[start]
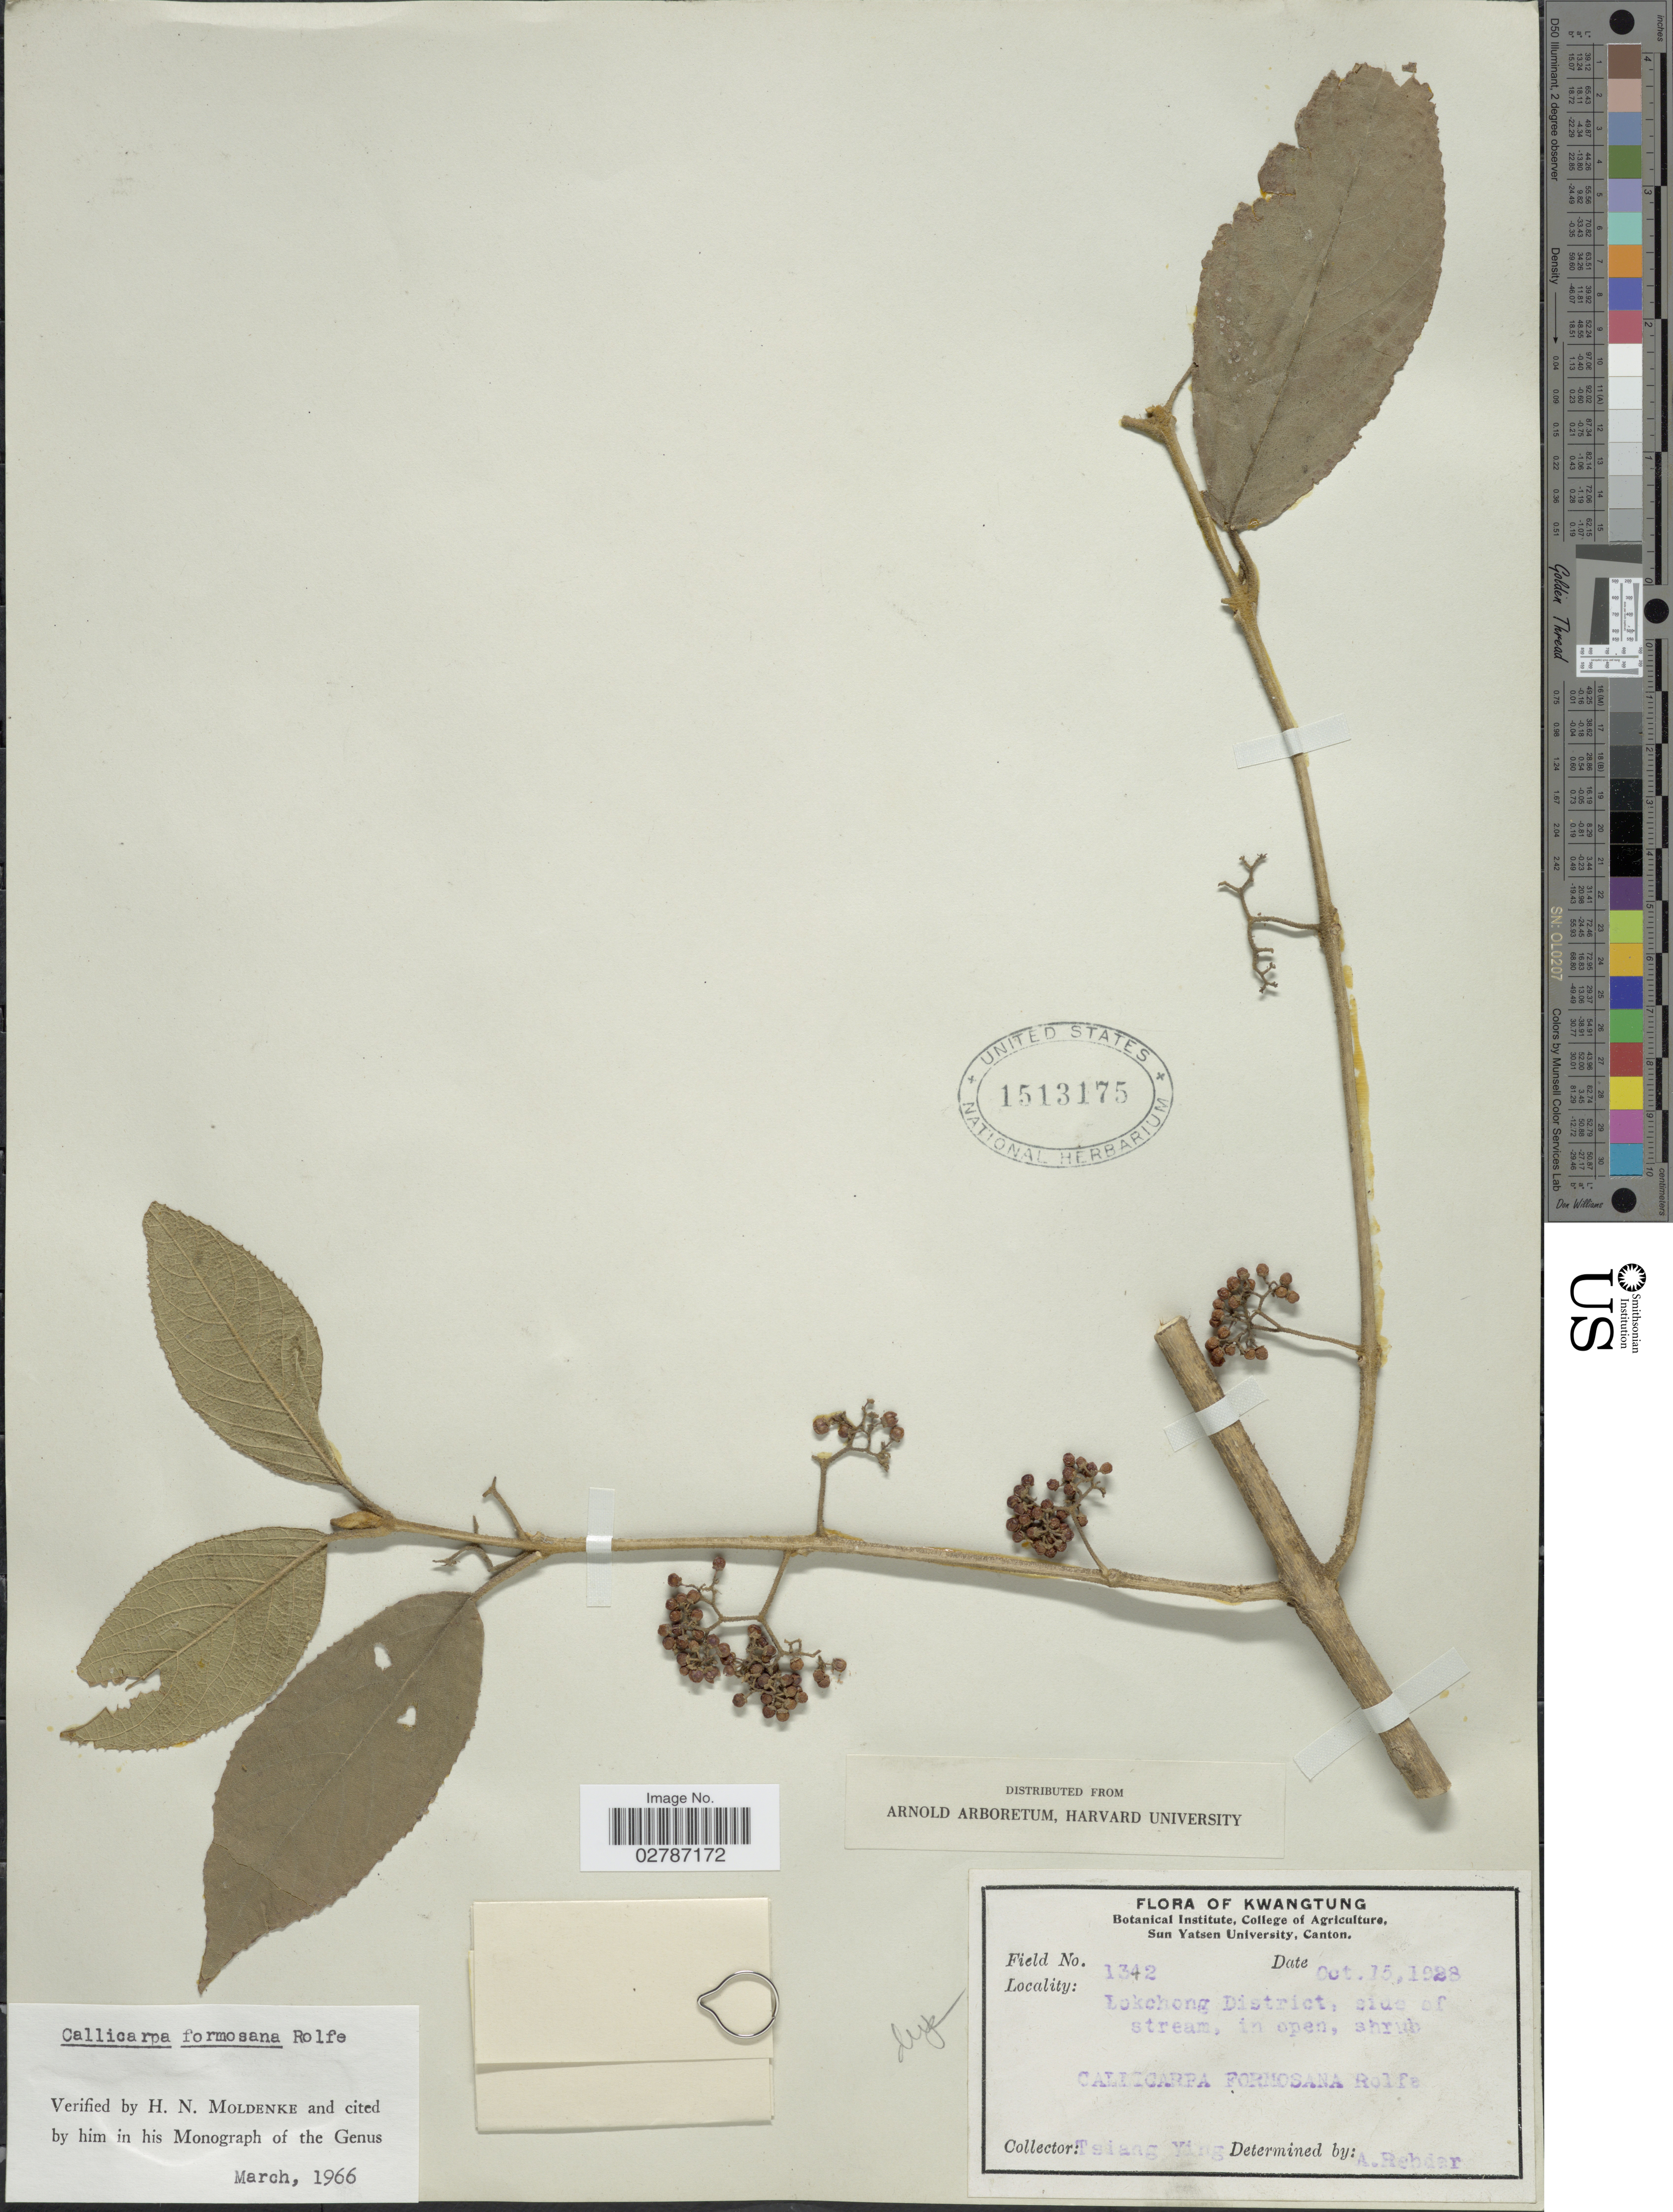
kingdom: Plantae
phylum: Tracheophyta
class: Magnoliopsida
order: Lamiales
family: Lamiaceae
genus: Callicarpa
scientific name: Callicarpa formosana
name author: Rolfe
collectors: T. Ying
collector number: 1342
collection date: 1928-10-15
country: China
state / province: Guangdong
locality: Kwangtung. Lokchong District, side of stream.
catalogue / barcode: US 1513175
[end]
GIVEN EXERCISE — Print every line of the data above word for word, leaving out the picture.

WRITTEN SOLUTION —
kingdom: Plantae
phylum: Tracheophyta
class: Magnoliopsida
order: Lamiales
family: Lamiaceae
genus: Callicarpa
scientific name: Callicarpa formosana
name author: Rolfe
collectors: T. Ying
collector number: 1342
collection date: 1928-10-15
country: China
state / province: Guangdong
locality: Kwangtung. Lokchong District, side of stream.
catalogue / barcode: US 1513175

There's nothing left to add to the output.